What is asked:
Please rewrite all the records below, changing every "attribute" to "features" and keeping everything else the same. Leave the pictures out of your answer.

********

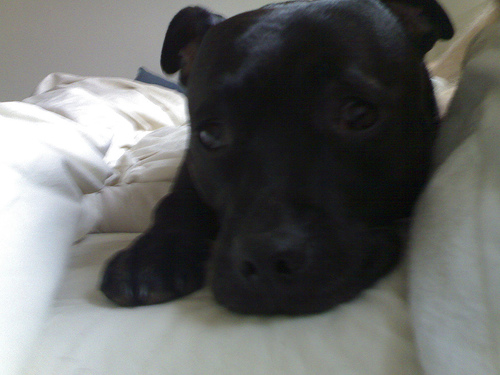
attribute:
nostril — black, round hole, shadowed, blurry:
[241, 259, 256, 282]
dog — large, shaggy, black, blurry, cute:
[96, 2, 456, 316]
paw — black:
[101, 250, 206, 305]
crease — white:
[71, 227, 145, 246]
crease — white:
[81, 177, 179, 194]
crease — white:
[136, 148, 161, 163]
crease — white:
[129, 153, 186, 173]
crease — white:
[144, 124, 191, 142]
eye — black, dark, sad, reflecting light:
[197, 120, 238, 150]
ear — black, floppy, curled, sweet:
[160, 5, 228, 88]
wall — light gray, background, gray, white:
[0, 0, 499, 102]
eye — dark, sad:
[339, 99, 378, 131]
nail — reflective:
[137, 283, 151, 301]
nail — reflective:
[121, 286, 134, 300]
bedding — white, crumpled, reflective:
[1, 70, 190, 374]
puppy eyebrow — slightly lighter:
[328, 63, 386, 94]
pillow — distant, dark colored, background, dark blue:
[133, 67, 184, 94]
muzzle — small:
[209, 181, 405, 316]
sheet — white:
[17, 232, 424, 374]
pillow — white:
[407, 20, 498, 374]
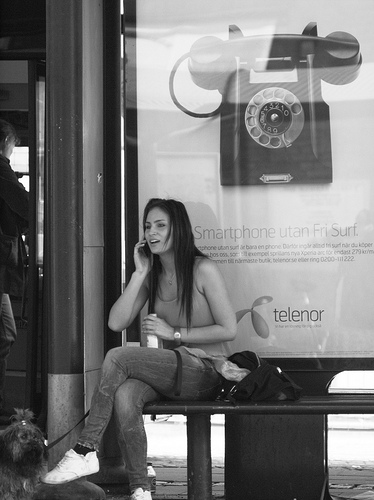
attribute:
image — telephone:
[169, 22, 361, 188]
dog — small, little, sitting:
[0, 407, 50, 499]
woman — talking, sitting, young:
[40, 198, 236, 499]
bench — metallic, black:
[142, 392, 373, 499]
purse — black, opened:
[217, 351, 303, 404]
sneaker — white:
[40, 445, 100, 485]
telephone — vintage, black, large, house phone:
[168, 21, 362, 186]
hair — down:
[144, 198, 212, 334]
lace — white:
[55, 452, 73, 472]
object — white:
[146, 313, 159, 348]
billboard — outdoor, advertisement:
[138, 0, 362, 357]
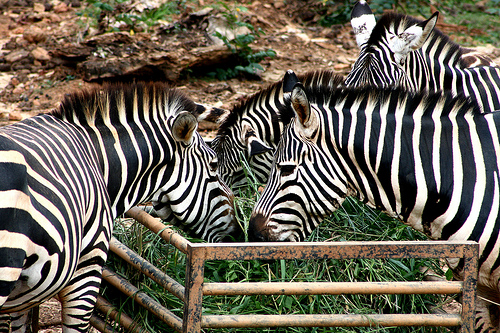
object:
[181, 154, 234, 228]
face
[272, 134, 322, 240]
face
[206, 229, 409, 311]
grass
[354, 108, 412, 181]
skin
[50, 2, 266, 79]
tree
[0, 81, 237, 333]
animal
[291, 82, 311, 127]
ear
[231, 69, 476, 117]
mane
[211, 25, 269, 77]
plants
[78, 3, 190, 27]
plants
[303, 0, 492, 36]
plants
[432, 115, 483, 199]
skin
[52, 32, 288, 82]
brown rock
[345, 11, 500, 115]
zebra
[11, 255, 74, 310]
stomach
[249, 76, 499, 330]
zebra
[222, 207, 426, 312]
plants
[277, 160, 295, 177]
eye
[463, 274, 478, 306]
marks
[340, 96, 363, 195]
stripe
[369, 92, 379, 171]
stripe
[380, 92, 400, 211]
stripe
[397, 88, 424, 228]
stripe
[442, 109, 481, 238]
stripe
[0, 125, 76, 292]
stripes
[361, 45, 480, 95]
stripes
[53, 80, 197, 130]
mane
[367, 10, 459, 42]
mane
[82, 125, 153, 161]
stripes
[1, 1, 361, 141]
ground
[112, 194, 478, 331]
trough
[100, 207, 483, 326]
fence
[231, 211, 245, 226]
nose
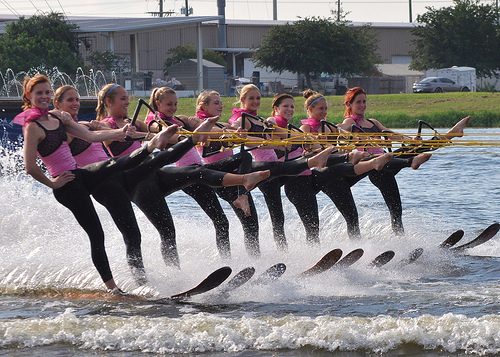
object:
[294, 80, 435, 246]
performers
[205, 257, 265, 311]
waterskis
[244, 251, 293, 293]
waterskis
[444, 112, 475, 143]
foot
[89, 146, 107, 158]
pink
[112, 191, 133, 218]
black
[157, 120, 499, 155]
rope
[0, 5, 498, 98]
building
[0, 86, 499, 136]
shore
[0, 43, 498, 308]
tricks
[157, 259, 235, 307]
waterskis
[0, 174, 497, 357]
water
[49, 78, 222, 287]
girls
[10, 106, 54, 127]
scarves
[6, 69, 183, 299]
girl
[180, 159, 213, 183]
knee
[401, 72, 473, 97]
car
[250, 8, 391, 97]
tree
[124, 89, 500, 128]
grass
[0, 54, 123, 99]
fountain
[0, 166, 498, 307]
big splash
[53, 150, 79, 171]
pink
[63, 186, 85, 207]
black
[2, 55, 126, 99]
water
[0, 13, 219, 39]
cover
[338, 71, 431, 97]
fence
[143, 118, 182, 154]
feet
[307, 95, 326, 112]
headband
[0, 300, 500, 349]
wake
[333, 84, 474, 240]
woman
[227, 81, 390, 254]
woman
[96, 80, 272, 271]
woman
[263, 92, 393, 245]
woman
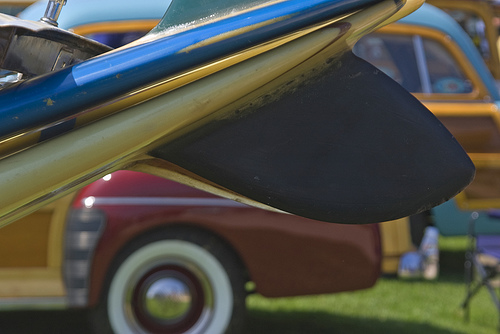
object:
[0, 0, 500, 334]
car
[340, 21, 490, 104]
window frame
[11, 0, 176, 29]
roof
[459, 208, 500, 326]
chair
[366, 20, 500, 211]
door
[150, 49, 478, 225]
fin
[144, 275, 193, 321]
hubcap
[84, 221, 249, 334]
tire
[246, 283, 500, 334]
grass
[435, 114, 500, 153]
panel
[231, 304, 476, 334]
shadow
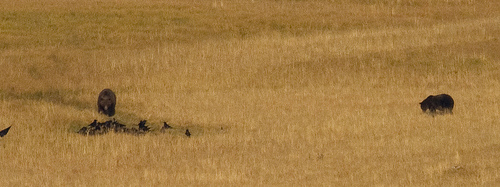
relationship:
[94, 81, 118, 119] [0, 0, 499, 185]
bear in field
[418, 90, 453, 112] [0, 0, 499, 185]
bear in field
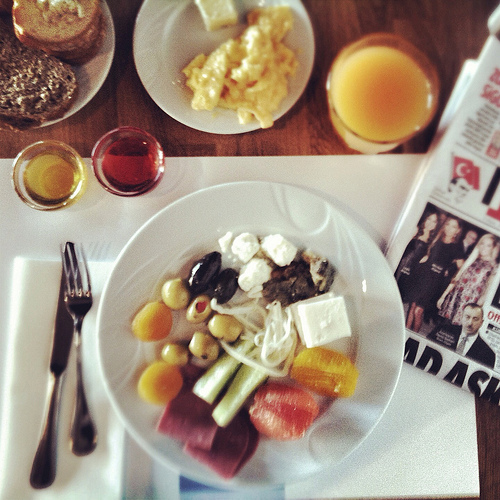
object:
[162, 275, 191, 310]
olive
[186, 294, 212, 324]
olive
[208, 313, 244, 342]
olive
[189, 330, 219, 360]
olive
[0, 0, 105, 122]
toast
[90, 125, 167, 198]
cup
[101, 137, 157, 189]
liquid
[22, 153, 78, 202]
liquid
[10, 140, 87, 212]
cup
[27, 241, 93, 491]
silverware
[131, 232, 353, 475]
food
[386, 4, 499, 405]
newspaper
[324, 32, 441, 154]
orange juice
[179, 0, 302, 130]
eggs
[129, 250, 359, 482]
fruit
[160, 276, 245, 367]
olives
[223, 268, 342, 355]
food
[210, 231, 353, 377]
feta cheese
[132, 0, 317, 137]
plate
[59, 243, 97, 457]
fork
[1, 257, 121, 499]
napkin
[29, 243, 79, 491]
knife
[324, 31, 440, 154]
glass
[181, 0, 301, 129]
food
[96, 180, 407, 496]
plate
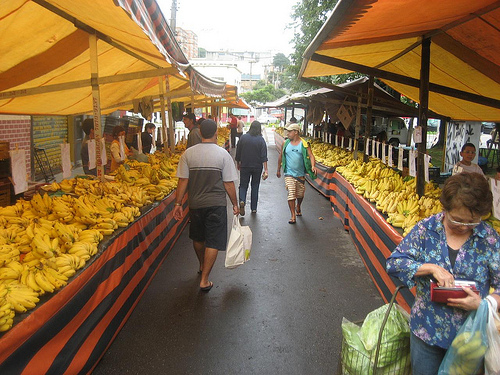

********

Solution for this exercise:
features:
nostril — black, round hole, shadowed, blurry:
[241, 259, 256, 282]
dog — large, shaggy, black, blurry, cute:
[96, 2, 456, 316]
paw — black:
[101, 250, 206, 305]
crease — white:
[71, 227, 145, 246]
crease — white:
[81, 177, 179, 194]
crease — white:
[136, 148, 161, 163]
crease — white:
[129, 153, 186, 173]
crease — white:
[144, 124, 191, 142]
eye — black, dark, sad, reflecting light:
[197, 120, 238, 150]
ear — black, floppy, curled, sweet:
[160, 5, 228, 88]
wall — light gray, background, gray, white:
[0, 0, 499, 102]
eye — dark, sad:
[339, 99, 378, 131]
nail — reflective:
[137, 283, 151, 301]
nail — reflective:
[121, 286, 134, 300]
bedding — white, crumpled, reflective:
[1, 70, 190, 374]
puppy eyebrow — slightly lighter:
[328, 63, 386, 94]
pillow — distant, dark colored, background, dark blue:
[133, 67, 184, 94]
muzzle — small:
[209, 181, 405, 316]
sheet — white:
[17, 232, 424, 374]
pillow — white:
[407, 20, 498, 374]
features:
image — telephone:
[169, 22, 361, 188]
dog — small, little, sitting:
[0, 407, 50, 499]
woman — talking, sitting, young:
[40, 198, 236, 499]
bench — metallic, black:
[142, 392, 373, 499]
purse — black, opened:
[217, 351, 303, 404]
sneaker — white:
[40, 445, 100, 485]
telephone — vintage, black, large, house phone:
[168, 21, 362, 186]
hair — down:
[144, 198, 212, 334]
lace — white:
[55, 452, 73, 472]
object — white:
[146, 313, 159, 348]
billboard — outdoor, advertisement:
[138, 0, 362, 357]
object:
[181, 154, 234, 228]
face
[272, 134, 322, 240]
face
[206, 229, 409, 311]
grass
[354, 108, 412, 181]
skin
[50, 2, 266, 79]
tree
[0, 81, 237, 333]
animal
[291, 82, 311, 127]
ear
[231, 69, 476, 117]
mane
[211, 25, 269, 77]
plants
[78, 3, 190, 27]
plants
[303, 0, 492, 36]
plants
[432, 115, 483, 199]
skin
[52, 32, 288, 82]
brown rock
[345, 11, 500, 115]
zebra
[11, 255, 74, 310]
stomach
[249, 76, 499, 330]
zebra
[222, 207, 426, 312]
plants
[277, 160, 295, 177]
eye
[463, 274, 478, 306]
marks
[340, 96, 363, 195]
stripe
[369, 92, 379, 171]
stripe
[380, 92, 400, 211]
stripe
[397, 88, 424, 228]
stripe
[442, 109, 481, 238]
stripe
[0, 125, 76, 292]
stripes
[361, 45, 480, 95]
stripes
[53, 80, 197, 130]
mane
[367, 10, 459, 42]
mane
[82, 125, 153, 161]
stripes
[1, 1, 361, 141]
ground
[112, 194, 478, 331]
trough
[100, 207, 483, 326]
fence
[231, 211, 245, 226]
nose
object:
[294, 80, 435, 246]
performers
[205, 257, 265, 311]
waterskis
[244, 251, 293, 293]
waterskis
[444, 112, 475, 143]
foot
[89, 146, 107, 158]
pink
[112, 191, 133, 218]
black
[157, 120, 499, 155]
rope
[0, 5, 498, 98]
building
[0, 86, 499, 136]
shore
[0, 43, 498, 308]
tricks
[157, 259, 235, 307]
waterskis
[0, 174, 497, 357]
water
[49, 78, 222, 287]
girls
[10, 106, 54, 127]
scarves
[6, 69, 183, 299]
girl
[180, 159, 213, 183]
knee
[401, 72, 473, 97]
car
[250, 8, 391, 97]
tree
[124, 89, 500, 128]
grass
[0, 54, 123, 99]
fountain
[0, 166, 498, 307]
big splash
[53, 150, 79, 171]
pink
[63, 186, 85, 207]
black
[2, 55, 126, 99]
water
[0, 13, 219, 39]
cover
[338, 71, 431, 97]
fence
[143, 118, 182, 154]
feet
[307, 95, 326, 112]
headband
[0, 300, 500, 349]
wake
[333, 84, 474, 240]
woman
[227, 81, 390, 254]
woman
[96, 80, 272, 271]
woman
[263, 92, 393, 245]
woman
object:
[0, 0, 500, 334]
car
[340, 21, 490, 104]
window frame
[11, 0, 176, 29]
roof
[459, 208, 500, 326]
chair
[366, 20, 500, 211]
door
[150, 49, 478, 225]
fin
[144, 275, 193, 321]
hubcap
[84, 221, 249, 334]
tire
[246, 283, 500, 334]
grass
[435, 114, 500, 153]
panel
[231, 304, 476, 334]
shadow
relationship:
[94, 81, 118, 119] [0, 0, 499, 185]
bear in field
[418, 90, 453, 112] [0, 0, 499, 185]
bear in field
object:
[162, 275, 191, 310]
olive
[186, 294, 212, 324]
olive
[208, 313, 244, 342]
olive
[189, 330, 219, 360]
olive
[0, 0, 105, 122]
toast
[90, 125, 167, 198]
cup
[101, 137, 157, 189]
liquid
[22, 153, 78, 202]
liquid
[10, 140, 87, 212]
cup
[27, 241, 93, 491]
silverware
[131, 232, 353, 475]
food
[386, 4, 499, 405]
newspaper
[324, 32, 441, 154]
orange juice
[179, 0, 302, 130]
eggs
[129, 250, 359, 482]
fruit
[160, 276, 245, 367]
olives
[223, 268, 342, 355]
food
[210, 231, 353, 377]
feta cheese
[132, 0, 317, 137]
plate
[59, 243, 97, 457]
fork
[1, 257, 121, 499]
napkin
[29, 243, 79, 491]
knife
[324, 31, 440, 154]
glass
[181, 0, 301, 129]
food
[96, 180, 407, 496]
plate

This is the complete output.